With a view to further strengthen Luxembourg’s fintech ecosystem, Luxembourg for Finance, the Agency for the Development of the Financial Centre, is in the process of setting up the Luxembourg House of Financial Technology – a partnership between the public and private sector with the aim of fostering innovation within and driving the technological evolution of Luxembourg’s financial services sector. Offering startup incubation as well as co-working spaces, the LHoFT will bring together all parts of Luxembourg’s fintech community – innovators, investors, financial institutions and research institutions.
Separately, the fintech Luxembourg meetup group sponsored by Silicon Luxembourg has 662 members registered to date. The pace of fintech activity, as defined by the number of new players entering the market is quite rapid in Luxembourg. According to Silicon Luxembourg, an entity that strives to profile and promote startups in Luxembourg, four new players have entered the market in Q2 2016 alone. Gloneta and Koosmik focus on free of charge money transfer – Gloneta goes even a step further with its chat application like software and allows the transfer of money from one currency to the other. Ellipsys has raised €150,000 in financing to further development efforts on its business intelligence focused software. Finally, Bitstamp has received a license to operate as a fully regulated payment institution and will become the first fully licensed bitcoin exchange in Europe operating out of Luxembourg.
Theresults of a survey conducted by PWC in April 2016 on how fintech is shaping financial services in Luxembourg reveal some interesting insights. Development of fintech is a priority at the government level with this being one of six key domains of the Digital Letzebuerg Strategy launched in late 2014. The survey highlights that almost half of the existing financial service players in Luxembourg feel that an average 26% of their business may be lost to standalone fintechs in the next five years. However, a key impediment to the growth of Fintech is the need for further education about blockchain – the technology widely used by e-payment solution providers – as 83% of the survey respondents are not fully familiar with the technology.
The top three concerns cited by fintech companies when dealing with traditional financial services players in Luxembourg relate to IT security, required financial investment and differences in management culture. On the other hand, traditional financial services players cite regulatory uncertainty as the biggest impediment when dealing with fintechs, followed by IT security and differences in operational processes.

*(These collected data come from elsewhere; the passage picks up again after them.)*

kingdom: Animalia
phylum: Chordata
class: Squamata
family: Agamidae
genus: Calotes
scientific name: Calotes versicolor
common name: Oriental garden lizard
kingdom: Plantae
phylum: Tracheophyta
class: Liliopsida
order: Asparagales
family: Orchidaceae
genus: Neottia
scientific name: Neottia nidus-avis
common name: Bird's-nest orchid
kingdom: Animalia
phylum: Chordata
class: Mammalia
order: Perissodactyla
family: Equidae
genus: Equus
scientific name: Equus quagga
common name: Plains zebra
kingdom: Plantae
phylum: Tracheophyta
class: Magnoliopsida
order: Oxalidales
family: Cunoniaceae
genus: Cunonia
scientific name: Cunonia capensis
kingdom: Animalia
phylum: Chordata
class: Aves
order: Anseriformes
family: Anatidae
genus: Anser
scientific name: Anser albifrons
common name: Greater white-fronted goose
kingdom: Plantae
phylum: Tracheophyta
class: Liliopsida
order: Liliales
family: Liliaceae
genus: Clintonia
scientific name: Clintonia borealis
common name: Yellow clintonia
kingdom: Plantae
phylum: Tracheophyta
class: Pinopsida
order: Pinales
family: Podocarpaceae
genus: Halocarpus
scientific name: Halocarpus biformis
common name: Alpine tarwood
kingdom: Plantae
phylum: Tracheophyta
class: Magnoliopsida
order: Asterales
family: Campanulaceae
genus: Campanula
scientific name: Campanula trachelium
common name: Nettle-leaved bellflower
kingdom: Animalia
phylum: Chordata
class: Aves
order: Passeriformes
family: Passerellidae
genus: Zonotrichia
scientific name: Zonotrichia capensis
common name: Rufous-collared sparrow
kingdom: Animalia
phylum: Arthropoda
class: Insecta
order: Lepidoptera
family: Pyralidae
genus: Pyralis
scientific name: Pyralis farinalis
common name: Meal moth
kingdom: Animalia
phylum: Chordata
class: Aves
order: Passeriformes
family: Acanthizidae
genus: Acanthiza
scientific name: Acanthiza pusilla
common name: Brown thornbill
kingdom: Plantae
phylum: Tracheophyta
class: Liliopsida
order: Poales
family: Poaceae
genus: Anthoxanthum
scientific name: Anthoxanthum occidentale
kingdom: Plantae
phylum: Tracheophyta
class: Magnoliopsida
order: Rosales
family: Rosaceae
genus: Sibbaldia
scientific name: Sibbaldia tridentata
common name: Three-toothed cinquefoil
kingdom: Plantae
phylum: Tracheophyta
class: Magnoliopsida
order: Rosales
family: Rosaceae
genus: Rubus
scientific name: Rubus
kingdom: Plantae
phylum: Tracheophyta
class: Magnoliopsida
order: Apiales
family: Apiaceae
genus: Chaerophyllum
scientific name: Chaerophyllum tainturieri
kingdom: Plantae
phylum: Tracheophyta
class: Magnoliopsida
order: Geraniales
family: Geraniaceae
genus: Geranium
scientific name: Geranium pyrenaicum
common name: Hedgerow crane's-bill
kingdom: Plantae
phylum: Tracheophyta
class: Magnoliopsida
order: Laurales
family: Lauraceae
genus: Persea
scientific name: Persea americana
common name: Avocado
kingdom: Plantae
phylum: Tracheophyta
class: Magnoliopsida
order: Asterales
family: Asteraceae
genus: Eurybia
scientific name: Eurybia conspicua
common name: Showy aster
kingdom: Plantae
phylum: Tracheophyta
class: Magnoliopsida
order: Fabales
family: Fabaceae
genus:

In a recent development, four of the world’s biggest banks (UBS, Deutsche Bank, Santander and BNY Mellon) have teamed up with broker ICAP to develop a new form of digital cash that they believe will become an industry standard to clear and settle financial trades over blockchain. The group is to pitch the idea to central banks, aiming for its first commercial launch by early 2018. Given that three banks in the group of four hail from Europe, chances are that Luxembourg can benefit. Only time will tell how the country capitalizes on this deal, but one thing is sure: the fintech evolution in Luxembourg is not stopping anytime soon.